John Gray explains why we need a multi-level approach to evaluate exam results. British researchers have known why they needed a multi-level approach to value added research for over a decade. Now, thanks to the breakthroughs achieved by statisticians such as Harvey Goldstein of London University, problems that were defeating the largest computers can be solved on desktop machines.
Take a very small local education authority with 600 pupils in five schools. The schools know the GCSE performances of individual pupils in Year 11 and they have measures of their prior attainment at intake.
The LEA has three questions. What is the relationship between GCSE and pupils' prior attainment? Are some schools more or less "effective" than others? Do some do better with one kind of pupil than another?
Step 1 involves finding the overall relationship between prior attainment and performance at GCSE. Each dot on the first graph, right, represents one pupil. The slanting black line (the "line of best fit") describes the relationship between the two measures. The better a pupil was performing at intake the better they did at GCSE.
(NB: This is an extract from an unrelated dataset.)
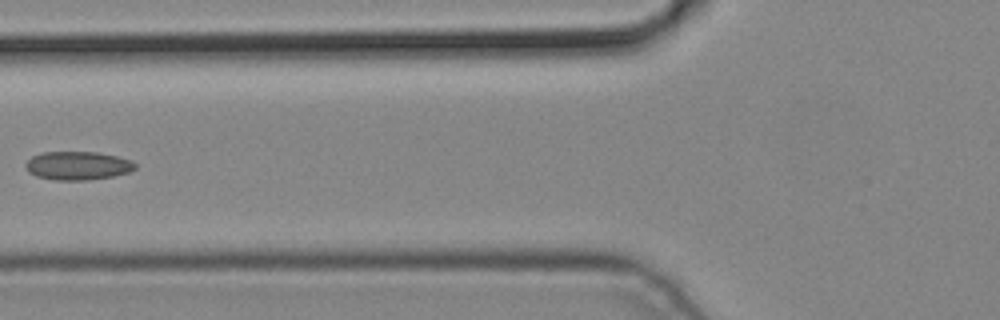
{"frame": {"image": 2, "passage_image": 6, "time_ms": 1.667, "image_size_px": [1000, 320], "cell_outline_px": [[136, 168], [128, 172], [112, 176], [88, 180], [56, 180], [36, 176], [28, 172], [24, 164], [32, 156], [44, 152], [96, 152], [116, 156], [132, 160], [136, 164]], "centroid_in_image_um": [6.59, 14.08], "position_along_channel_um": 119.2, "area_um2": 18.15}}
Step 2 establishes the "line" for each school in turn. There are 150 pupils in School A; the line for these pupils is drawn on to the second graph. It is identical to the overall line in the first graph. In School B the line for their pupils is a little higher at every point than School A's. At every level of prior attainment pupils at School B do a little better than at School A; at School C a little worse.
The lines for Schools D and E are drawn on the third and fourth graphs to make their positions clearer. They too could have been drawn on the second graph.
With School D it appears that initially low attainers do rather better than similar pupils in the average school (A); conversely, higher attainers appear to do somewhat worse. In School E it is the other way round; higher-attainers do better while lower-attainers do worse.
Most researchers know how to take these two steps. But can we really be sure that the lines for schools B and C are significantly different from that of School A? And are there any statistical reasons, such as the smaller numbers of pupils on which their lines are based, which could account for the different slopes of the lines in Schools D and E?
Statisticians have researched most of the factors which determine the way the lines are fitted. The multi-level programme takes many of these into account. In Step 3 the line for each school is compared with the overall line, bearing in mind all the reasons it knows could affect its position. It then decides whether to alter it; sometimes it does.
With the lines for Schools B and C it would try to decide whether there really was a statistically significant difference between them and the average (represented by School A).
With School D it might decide that, taking everything into account, the line should be just a little steeper; with School E that it was just a bit too steep. This process of comparing the results of individual schools ("iterating") continues until it has reached the "best" solution.
The multi-level approach tells us how well a school is doing relative to the average and other schools. People sometimes argue that simpler techniques yield similar results. Sometimes they do. The trouble is you can't tell until you have compared the approaches. This means that one ends up doing multi-level analysis anyway. Given what is at stake, schools deserve the very best evaluations we can provide.
John Gray is director of research at Homerton College, Cambridge.